Work request
The answer must restate every entry below word for word.

BEGIN Provided information

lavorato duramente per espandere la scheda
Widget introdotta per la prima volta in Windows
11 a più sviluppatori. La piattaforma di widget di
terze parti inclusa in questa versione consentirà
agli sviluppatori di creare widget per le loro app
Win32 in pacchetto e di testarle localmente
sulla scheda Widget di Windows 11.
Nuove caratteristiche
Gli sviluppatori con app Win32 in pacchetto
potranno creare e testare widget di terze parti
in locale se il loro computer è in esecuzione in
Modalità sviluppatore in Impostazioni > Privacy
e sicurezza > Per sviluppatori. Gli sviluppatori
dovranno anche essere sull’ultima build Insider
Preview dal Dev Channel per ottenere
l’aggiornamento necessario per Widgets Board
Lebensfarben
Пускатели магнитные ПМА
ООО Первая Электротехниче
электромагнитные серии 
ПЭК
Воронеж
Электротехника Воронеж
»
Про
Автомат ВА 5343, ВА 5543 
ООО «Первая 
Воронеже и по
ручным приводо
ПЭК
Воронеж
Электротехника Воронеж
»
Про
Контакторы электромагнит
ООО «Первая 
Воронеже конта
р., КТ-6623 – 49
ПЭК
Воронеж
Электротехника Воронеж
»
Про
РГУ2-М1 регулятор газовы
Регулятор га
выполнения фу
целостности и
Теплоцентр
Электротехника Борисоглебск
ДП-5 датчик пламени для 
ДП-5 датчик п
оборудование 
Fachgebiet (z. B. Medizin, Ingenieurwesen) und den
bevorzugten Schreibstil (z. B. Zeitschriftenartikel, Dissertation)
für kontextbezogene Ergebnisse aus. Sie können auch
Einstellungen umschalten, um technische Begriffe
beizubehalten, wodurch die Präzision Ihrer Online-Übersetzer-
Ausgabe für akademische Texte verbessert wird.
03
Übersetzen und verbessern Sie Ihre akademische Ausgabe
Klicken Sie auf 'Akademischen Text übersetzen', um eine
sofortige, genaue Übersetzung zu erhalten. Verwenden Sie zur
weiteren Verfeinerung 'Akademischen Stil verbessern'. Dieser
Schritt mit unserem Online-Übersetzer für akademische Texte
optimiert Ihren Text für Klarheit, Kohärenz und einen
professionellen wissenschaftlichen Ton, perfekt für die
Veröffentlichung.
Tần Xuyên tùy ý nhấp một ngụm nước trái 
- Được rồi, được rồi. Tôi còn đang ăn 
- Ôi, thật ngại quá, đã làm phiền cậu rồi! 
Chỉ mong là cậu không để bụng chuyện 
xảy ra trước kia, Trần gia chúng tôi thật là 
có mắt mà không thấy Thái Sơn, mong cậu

END Provided information

Answer to this problem
lavorato duramente per espandere la scheda
Widget introdotta per la prima volta in Windows
11 a più sviluppatori. La piattaforma di widget di
terze parti inclusa in questa versione consentirà
agli sviluppatori di creare widget per le loro app
Win32 in pacchetto e di testarle localmente
sulla scheda Widget di Windows 11.
Nuove caratteristiche
Gli sviluppatori con app Win32 in pacchetto
potranno creare e testare widget di terze parti
in locale se il loro computer è in esecuzione in
Modalità sviluppatore in Impostazioni > Privacy
e sicurezza > Per sviluppatori. Gli sviluppatori
dovranno anche essere sull’ultima build Insider
Preview dal Dev Channel per ottenere
l’aggiornamento necessario per Widgets Board
Lebensfarben
Пускатели магнитные ПМА
ООО Первая Электротехниче
электромагнитные серии 
ПЭК
Воронеж
Электротехника Воронеж
»
Про
Автомат ВА 5343, ВА 5543 
ООО «Первая 
Воронеже и по
ручным приводо
ПЭК
Воронеж
Электротехника Воронеж
»
Про
Контакторы электромагнит
ООО «Первая 
Воронеже конта
р., КТ-6623 – 49
ПЭК
Воронеж
Электротехника Воронеж
»
Про
РГУ2-М1 регулятор газовы
Регулятор га
выполнения фу
целостности и
Теплоцентр
Электротехника Борисоглебск
ДП-5 датчик пламени для 
ДП-5 датчик п
оборудование 
Fachgebiet (z. B. Medizin, Ingenieurwesen) und den
bevorzugten Schreibstil (z. B. Zeitschriftenartikel, Dissertation)
für kontextbezogene Ergebnisse aus. Sie können auch
Einstellungen umschalten, um technische Begriffe
beizubehalten, wodurch die Präzision Ihrer Online-Übersetzer-
Ausgabe für akademische Texte verbessert wird.
03
Übersetzen und verbessern Sie Ihre akademische Ausgabe
Klicken Sie auf 'Akademischen Text übersetzen', um eine
sofortige, genaue Übersetzung zu erhalten. Verwenden Sie zur
weiteren Verfeinerung 'Akademischen Stil verbessern'. Dieser
Schritt mit unserem Online-Übersetzer für akademische Texte
optimiert Ihren Text für Klarheit, Kohärenz und einen
professionellen wissenschaftlichen Ton, perfekt für die
Veröffentlichung.
Tần Xuyên tùy ý nhấp một ngụm nước trái 
- Được rồi, được rồi. Tôi còn đang ăn 
- Ôi, thật ngại quá, đã làm phiền cậu rồi! 
Chỉ mong là cậu không để bụng chuyện 
xảy ra trước kia, Trần gia chúng tôi thật là 
có mắt mà không thấy Thái Sơn, mong cậu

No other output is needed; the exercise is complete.